_DIRECTIVE:_ The answer must be an exact copy of all the data below.

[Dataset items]

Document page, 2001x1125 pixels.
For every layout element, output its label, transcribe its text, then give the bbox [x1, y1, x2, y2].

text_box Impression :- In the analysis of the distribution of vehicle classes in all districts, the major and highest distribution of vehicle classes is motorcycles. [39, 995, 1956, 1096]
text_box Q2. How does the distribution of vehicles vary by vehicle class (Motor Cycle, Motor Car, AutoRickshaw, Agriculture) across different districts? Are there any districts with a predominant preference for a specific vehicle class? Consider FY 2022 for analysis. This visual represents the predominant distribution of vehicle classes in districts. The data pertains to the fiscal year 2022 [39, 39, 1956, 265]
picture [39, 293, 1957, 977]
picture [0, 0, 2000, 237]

_ANSWER SPACE:_
Document page, 2001x1125 pixels.
For every layout element, output its label, transcribe its text, then give the bbox [x1, y1, x2, y2].

text_box Impression :- In the analysis of the distribution of vehicle classes in all districts, the major and highest distribution of vehicle classes is motorcycles. [39, 995, 1956, 1096]
text_box Q2. How does the distribution of vehicles vary by vehicle class (Motor Cycle, Motor Car, AutoRickshaw, Agriculture) across different districts? Are there any districts with a predominant preference for a specific vehicle class? Consider FY 2022 for analysis. This visual represents the predominant distribution of vehicle classes in districts. The data pertains to the fiscal year 2022 [39, 39, 1956, 265]
picture [39, 293, 1957, 977]
picture [0, 0, 2000, 237]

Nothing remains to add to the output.